Australia's Future Tax System Review
- Date: May 13, 2008 – May 2, 2010
- Location: Australia;
- Also known as: Henry Tax Review
- Type: Government Tax Review
- Cause: Australia 2020 Summit
- Organised by: Rudd government
- Participants: Ken Henry (Chair) Jeff Harmer John Piggott Heather Ridout, Greg Smith

= Henry Tax Review =

Review of tax policies in Australia

The Australia's Future Tax System Review, colloquially known as the Henry Tax Review was commissioned by the Rudd government in 2008 and the final report was published in 2010. The review was intended to guide tax system reforms over the next ten to twenty years.

==Remit==
The review was commissioned as one of the outcomes from the Australia 2020 Summit held in April 2008.

The review was a "root and branch" review, restricted only in that it could not consider increasing the rate or broadening the base of the Goods and Services Tax (GST), imposing tax on superannuation payments to retirees over 60 years of age, or already-announced personal income tax commitments.

==Panel==
The review panel members included:

- Ken Henry (Chair), Secretary to the Treasury
- Jeff Harmer, Secretary, Department of Families, Housing, Community Services and Indigenous Affairs
- John Piggott, Professor of Economics and Associate Dean, Research, Australian School of Business, University of New South Wales
- Heather Ridout, Chief Executive, Australian Industry Group
- Greg Smith, Adjunct Professor, Economic and Social Policy, Australian Catholic University

==Recommendations==
The report made 138 recommendations, under nine themes.

1. Concentrating revenue raising on four efficient tax bases: personal income, business income, private consumption, and economic rents from natural resources and land. Other taxes may be retained if they serve a specific policy purpose such as discouraging smoking or traffic congestion.
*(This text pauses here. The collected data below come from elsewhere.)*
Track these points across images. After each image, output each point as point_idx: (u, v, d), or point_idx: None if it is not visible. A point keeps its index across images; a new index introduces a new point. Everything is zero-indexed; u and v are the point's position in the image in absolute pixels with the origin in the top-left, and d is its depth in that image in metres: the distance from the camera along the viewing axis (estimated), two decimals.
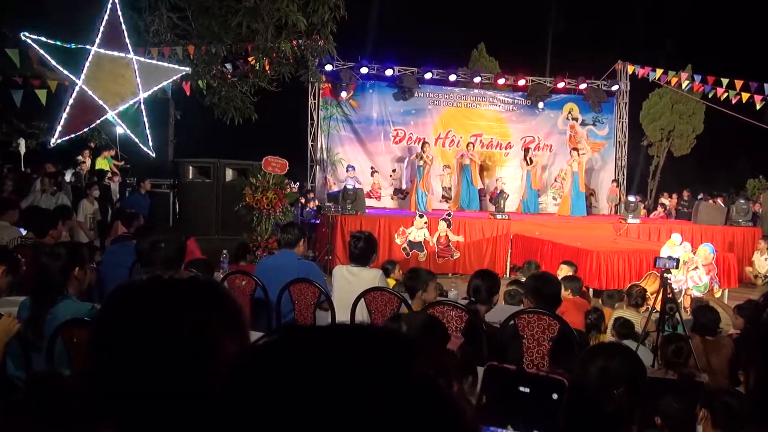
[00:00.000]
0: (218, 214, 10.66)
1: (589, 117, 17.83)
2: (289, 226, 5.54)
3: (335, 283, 5.08)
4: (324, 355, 0.63)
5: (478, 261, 12.35)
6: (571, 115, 17.74)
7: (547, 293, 3.98)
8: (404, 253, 12.24)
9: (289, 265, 5.11)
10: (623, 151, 18.11)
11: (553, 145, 17.58)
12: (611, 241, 12.01)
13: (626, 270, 10.07)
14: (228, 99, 12.63)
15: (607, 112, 17.90)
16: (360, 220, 12.20)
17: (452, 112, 17.02)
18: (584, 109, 17.72)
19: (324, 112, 16.03)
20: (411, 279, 4.67)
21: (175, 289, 1.04)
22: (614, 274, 9.98)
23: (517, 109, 17.42)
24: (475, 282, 4.29)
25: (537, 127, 17.50)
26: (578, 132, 17.76)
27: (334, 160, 16.13)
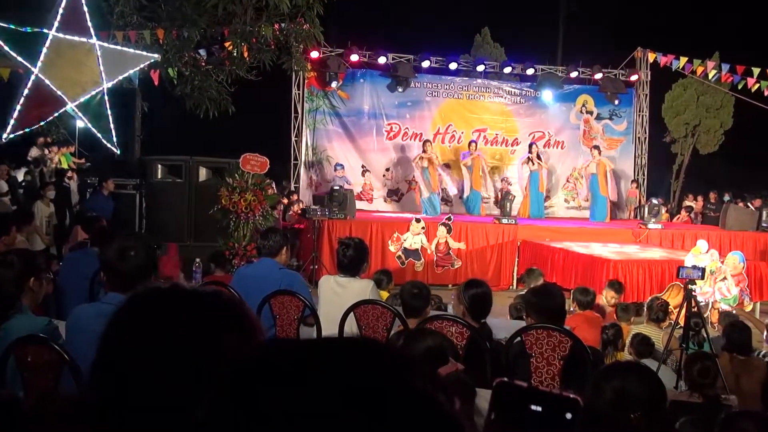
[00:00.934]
0: (190, 219, 10.64)
1: (606, 110, 17.92)
2: (270, 232, 5.54)
3: (321, 295, 5.09)
4: (315, 376, 0.65)
5: (481, 270, 12.38)
6: (585, 109, 17.83)
7: (549, 309, 4.01)
8: (399, 262, 12.26)
9: (270, 276, 5.11)
10: (643, 149, 18.20)
11: (564, 141, 17.66)
12: (630, 249, 12.05)
13: (646, 281, 10.12)
14: (202, 89, 12.62)
15: (625, 104, 17.99)
16: (349, 224, 12.22)
17: (453, 104, 17.08)
18: (600, 101, 17.80)
19: (309, 105, 16.06)
20: (415, 297, 4.66)
21: (207, 306, 1.09)
22: (633, 286, 10.02)
23: (525, 102, 17.49)
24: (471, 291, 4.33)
25: (547, 121, 17.57)
26: (593, 127, 17.84)
27: (320, 158, 16.15)
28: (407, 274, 12.05)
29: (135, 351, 1.03)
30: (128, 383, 1.02)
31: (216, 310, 1.09)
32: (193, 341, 1.04)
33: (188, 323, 1.06)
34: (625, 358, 5.64)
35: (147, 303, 1.10)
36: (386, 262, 12.03)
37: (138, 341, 1.04)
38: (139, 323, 1.07)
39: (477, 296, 4.29)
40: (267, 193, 10.46)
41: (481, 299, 4.29)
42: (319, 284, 5.20)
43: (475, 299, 4.28)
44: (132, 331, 1.06)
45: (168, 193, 10.81)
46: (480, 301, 4.28)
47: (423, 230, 12.44)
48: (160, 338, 1.04)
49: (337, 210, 12.34)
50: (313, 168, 16.17)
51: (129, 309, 1.11)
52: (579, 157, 17.66)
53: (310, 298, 5.03)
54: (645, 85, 18.08)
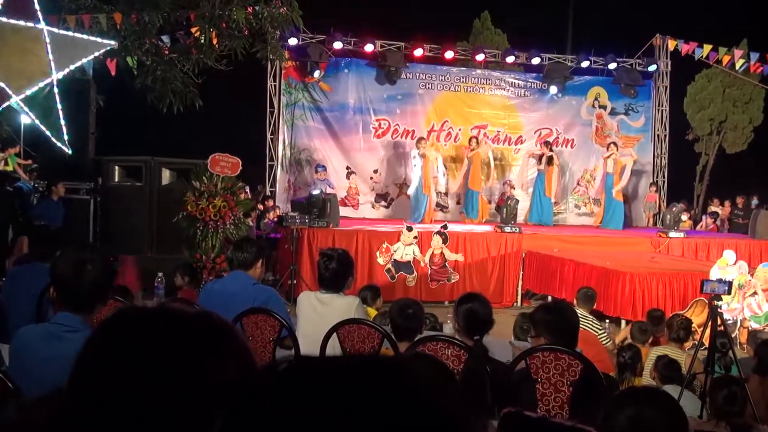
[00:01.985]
0: (152, 227, 10.61)
1: (621, 104, 18.06)
2: (243, 243, 5.54)
3: (301, 313, 5.09)
4: (327, 397, 0.69)
5: (482, 285, 12.41)
6: (597, 103, 17.96)
7: (567, 328, 4.03)
8: (388, 276, 12.29)
9: (243, 292, 5.11)
10: (663, 148, 18.34)
11: (575, 139, 17.79)
12: (648, 260, 12.13)
13: (667, 296, 10.18)
14: (165, 81, 12.59)
15: (642, 98, 18.14)
16: (332, 234, 12.24)
17: (449, 98, 17.16)
18: (614, 94, 17.94)
19: (287, 98, 16.09)
20: (407, 316, 4.68)
21: (198, 329, 1.11)
22: (652, 302, 10.07)
23: (530, 95, 17.60)
24: (465, 307, 4.35)
25: (555, 117, 17.69)
26: (607, 123, 17.98)
27: (299, 159, 16.17)
28: (398, 289, 12.08)
29: (119, 383, 1.06)
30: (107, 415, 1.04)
31: (210, 334, 1.12)
32: (186, 369, 1.06)
33: (182, 349, 1.08)
34: (644, 384, 5.67)
35: (133, 325, 1.12)
36: (374, 276, 12.05)
37: (124, 371, 1.07)
38: (126, 351, 1.09)
39: (472, 312, 4.31)
40: (239, 198, 10.44)
41: (477, 315, 4.31)
42: (297, 301, 5.20)
43: (471, 315, 4.30)
44: (117, 360, 1.08)
45: (126, 198, 10.79)
46: (475, 318, 4.30)
47: (416, 240, 12.48)
48: (146, 365, 1.06)
49: (318, 217, 12.34)
50: (291, 170, 16.20)
51: (114, 331, 1.12)
52: (591, 156, 17.78)
53: (288, 316, 5.03)
54: (665, 77, 18.23)
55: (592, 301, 8.01)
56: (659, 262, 12.12)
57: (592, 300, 8.06)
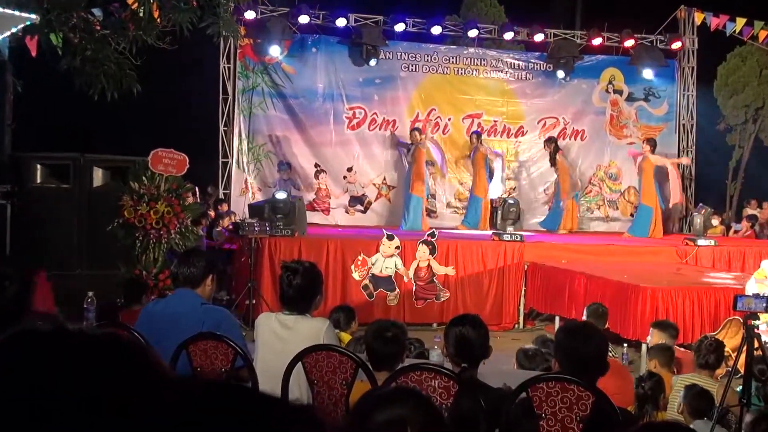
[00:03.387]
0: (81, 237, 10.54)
1: (640, 89, 18.16)
2: (191, 255, 5.52)
3: (260, 339, 5.07)
4: None
5: (477, 304, 12.43)
6: (612, 87, 18.06)
7: (589, 360, 4.03)
8: (365, 294, 12.27)
9: (189, 314, 5.09)
10: (689, 139, 18.44)
11: (585, 130, 17.86)
12: (673, 273, 12.19)
13: (695, 315, 10.22)
14: (96, 62, 12.52)
15: (665, 81, 18.25)
16: (298, 244, 12.22)
17: (436, 81, 17.19)
18: (632, 77, 18.05)
19: (243, 83, 16.05)
20: (387, 341, 4.67)
21: (94, 350, 1.14)
22: (677, 321, 10.09)
23: (533, 78, 17.67)
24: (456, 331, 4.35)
25: (562, 104, 17.77)
26: (623, 111, 18.07)
27: (258, 155, 16.12)
28: (377, 310, 12.06)
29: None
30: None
31: (112, 358, 1.14)
32: (82, 397, 1.09)
33: (78, 376, 1.11)
34: (667, 419, 5.68)
35: (25, 348, 1.15)
36: (348, 294, 12.03)
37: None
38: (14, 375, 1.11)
39: (463, 337, 4.31)
40: (186, 202, 10.41)
41: (469, 341, 4.30)
42: (256, 325, 5.17)
43: (462, 341, 4.30)
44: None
45: (50, 202, 10.71)
46: (467, 344, 4.30)
47: (398, 250, 12.48)
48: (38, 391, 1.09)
49: (281, 224, 12.32)
50: (248, 168, 16.14)
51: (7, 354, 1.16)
52: (605, 150, 17.88)
53: (244, 343, 5.01)
54: (691, 56, 18.35)
55: (603, 320, 8.06)
56: (686, 274, 12.17)
57: (603, 318, 8.10)
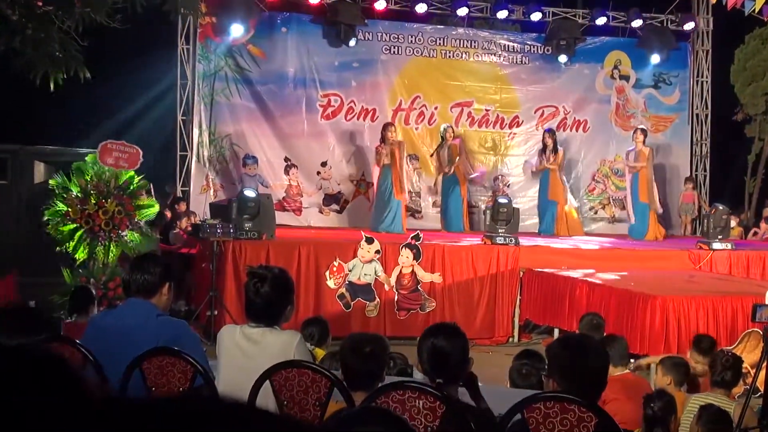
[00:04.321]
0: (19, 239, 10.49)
1: (648, 75, 18.25)
2: (145, 261, 5.49)
3: (223, 355, 5.05)
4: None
5: (466, 314, 12.45)
6: (618, 72, 18.13)
7: (586, 374, 4.04)
8: (341, 304, 12.25)
9: (143, 327, 5.07)
10: (704, 131, 18.53)
11: (588, 121, 17.92)
12: (685, 280, 12.24)
13: (709, 327, 10.24)
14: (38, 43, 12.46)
15: (677, 66, 18.33)
16: (266, 248, 12.19)
17: (421, 66, 17.21)
18: (640, 61, 18.12)
19: (204, 66, 15.99)
20: (365, 357, 4.66)
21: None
22: (690, 334, 10.13)
23: (530, 62, 17.71)
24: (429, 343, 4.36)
25: (562, 91, 17.83)
26: (630, 99, 18.13)
27: (221, 148, 16.08)
28: (354, 321, 12.06)
29: None
30: None
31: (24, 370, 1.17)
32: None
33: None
34: None
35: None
36: (322, 304, 12.04)
37: None
38: None
39: (435, 349, 4.32)
40: (139, 201, 10.38)
41: (444, 353, 4.31)
42: (218, 338, 5.16)
43: (435, 353, 4.31)
44: None
45: None
46: (442, 357, 4.30)
47: (378, 255, 12.47)
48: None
49: (247, 226, 12.28)
50: (210, 163, 16.09)
51: None
52: (610, 143, 17.95)
53: (205, 359, 5.00)
54: (705, 38, 18.44)
55: (599, 332, 8.10)
56: (699, 282, 12.23)
57: (599, 330, 8.15)
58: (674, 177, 18.24)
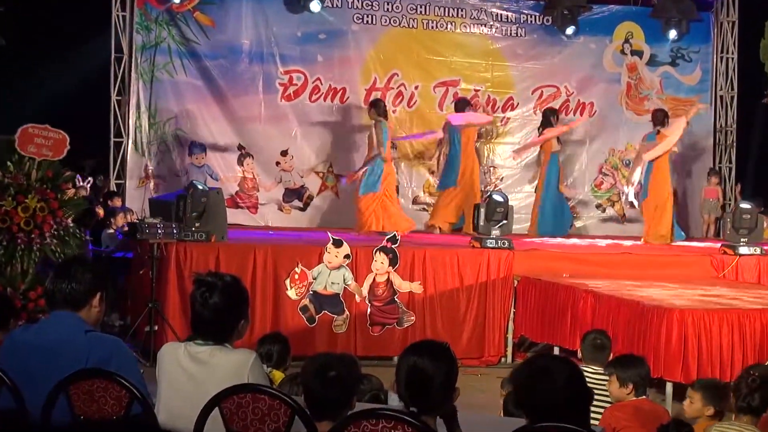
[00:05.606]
0: None
1: (665, 50, 18.30)
2: (72, 267, 5.48)
3: (164, 378, 5.05)
4: None
5: (450, 330, 12.45)
6: (629, 47, 18.17)
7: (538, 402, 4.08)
8: (304, 318, 12.24)
9: (70, 344, 5.06)
10: (729, 116, 18.61)
11: (595, 103, 17.96)
12: (707, 290, 12.26)
13: (735, 345, 10.28)
14: None
15: (697, 40, 18.39)
16: (216, 251, 12.17)
17: (399, 38, 17.22)
18: (654, 34, 18.17)
19: (143, 37, 15.92)
20: (331, 382, 4.66)
21: None
22: (712, 353, 10.17)
23: (527, 35, 17.73)
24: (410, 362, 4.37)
25: (564, 68, 17.88)
26: (644, 78, 18.18)
27: (163, 134, 16.03)
28: (319, 339, 12.08)
29: None
30: None
31: None
32: None
33: None
34: None
35: None
36: (281, 318, 12.03)
37: None
38: None
39: (416, 371, 4.33)
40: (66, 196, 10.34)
41: (426, 376, 4.32)
42: (159, 358, 5.16)
43: (415, 376, 4.32)
44: None
45: None
46: (423, 380, 4.32)
47: (347, 260, 12.45)
48: None
49: (194, 226, 12.26)
50: (150, 151, 16.04)
51: None
52: (620, 129, 18.01)
53: (142, 382, 5.00)
54: (731, 7, 18.49)
55: (603, 354, 8.10)
56: (722, 293, 12.17)
57: (603, 351, 8.14)
58: (695, 169, 18.28)
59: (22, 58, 13.74)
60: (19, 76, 16.68)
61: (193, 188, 12.74)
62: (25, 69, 16.20)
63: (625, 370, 7.07)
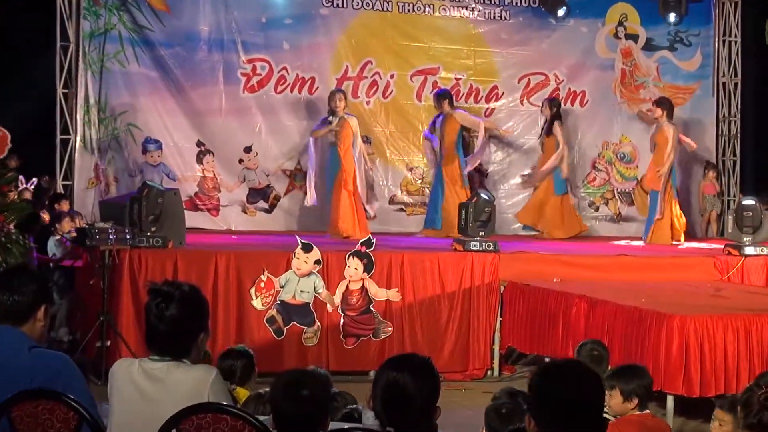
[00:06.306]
0: None
1: (662, 33, 18.38)
2: (15, 277, 5.46)
3: (116, 397, 5.03)
4: None
5: (430, 342, 12.49)
6: (624, 31, 18.24)
7: (573, 406, 4.06)
8: (271, 330, 12.24)
9: (12, 362, 5.03)
10: (732, 105, 18.69)
11: (587, 92, 18.02)
12: (710, 294, 12.34)
13: (740, 354, 10.32)
14: None
15: (698, 22, 18.47)
16: (173, 258, 12.16)
17: (373, 22, 17.27)
18: (650, 16, 18.25)
19: (92, 23, 15.88)
20: (302, 400, 4.64)
21: None
22: (717, 362, 10.22)
23: (512, 17, 17.77)
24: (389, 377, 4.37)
25: (553, 54, 17.95)
26: (640, 65, 18.26)
27: (114, 130, 16.00)
28: (288, 353, 12.11)
29: None
30: None
31: None
32: None
33: None
34: None
35: None
36: (246, 330, 12.04)
37: None
38: None
39: (396, 386, 4.32)
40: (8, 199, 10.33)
41: (405, 393, 4.32)
42: (111, 376, 5.13)
43: (393, 392, 4.31)
44: None
45: None
46: (401, 397, 4.31)
47: (318, 267, 12.45)
48: None
49: (149, 230, 12.23)
50: (100, 149, 16.00)
51: None
52: (614, 120, 18.10)
53: (93, 403, 4.99)
54: None
55: (601, 366, 8.11)
56: (728, 296, 12.28)
57: (601, 363, 8.15)
58: (695, 162, 18.33)
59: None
60: None
61: (148, 189, 12.71)
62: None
63: (629, 382, 7.05)
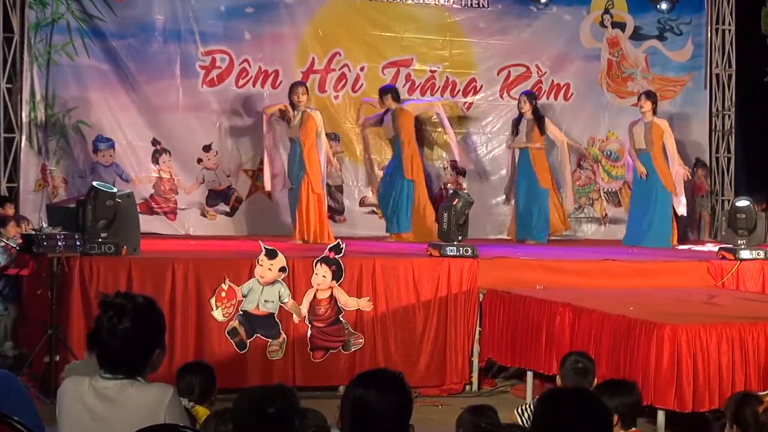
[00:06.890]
0: None
1: (651, 22, 18.48)
2: None
3: (65, 417, 5.04)
4: None
5: (406, 355, 12.50)
6: (610, 19, 18.32)
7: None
8: (233, 343, 12.21)
9: None
10: (726, 98, 18.78)
11: (571, 85, 18.08)
12: (703, 302, 12.38)
13: (735, 364, 10.35)
14: None
15: (689, 9, 18.58)
16: (127, 266, 12.10)
17: (341, 11, 17.30)
18: (638, 4, 18.35)
19: (38, 13, 15.84)
20: (270, 422, 4.64)
21: None
22: (710, 375, 10.25)
23: (490, 5, 17.80)
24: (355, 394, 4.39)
25: (535, 44, 18.02)
26: (627, 55, 18.35)
27: (63, 127, 15.96)
28: (251, 367, 12.08)
29: None
30: None
31: None
32: None
33: None
34: None
35: None
36: (206, 344, 12.00)
37: None
38: None
39: (362, 404, 4.34)
40: None
41: (372, 411, 4.34)
42: (59, 395, 5.14)
43: (360, 411, 4.32)
44: None
45: None
46: (368, 416, 4.33)
47: (283, 274, 12.44)
48: None
49: (100, 236, 12.20)
50: (48, 148, 15.96)
51: None
52: (600, 115, 18.19)
53: (41, 424, 4.99)
54: None
55: (587, 379, 8.14)
56: (722, 304, 12.34)
57: (586, 377, 8.17)
58: (687, 160, 18.35)
59: None
60: None
61: (97, 191, 12.65)
62: None
63: (611, 398, 7.06)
Taxes fitting into none of these categories should eventually be abolished.
2. Configuring taxes and transfers to support productivity, participation and growth.
3. An equitable, transparent and simplified personal income tax: a much higher tax-free threshold (around AUD $25,000), only two tax brackets, and a simplification of superannuation, deductions and offsets.
4. A fair, adequate, and work supportive transfer system.
5. Integrating consumption tax compliance with business systems.
6. Efficient land and resource taxation.
7. Completing retirement income reform and securing aged care.
8. Toward more affordable housing: substantially increase rent assistance, gradually move to a uniform land tax and remove transfer taxes (stamp duty), and gradually move to a neutral treatment of rental and owner-occupied housing.
9. A more open, understandable and responsive tax system.

==Reception==
=== Government ===
Rudd endorsed and implemented only three of the 138 recommendations.

The major item from the Henry Review implemented by the Rudd government was the move to create a Resource Super Profits Tax. The proposal was highly controversial, and has been suggested as the main reason why Rudd lost power. Following his replacement by Julia Gillard as prime minister, the proposed tax was replaced by a Mineral Resource Rent Tax (MRRT). The MRRT was eventually repealed by the Abbott government following the 2013 federal election. Most of the remaining recommendations were not implemented.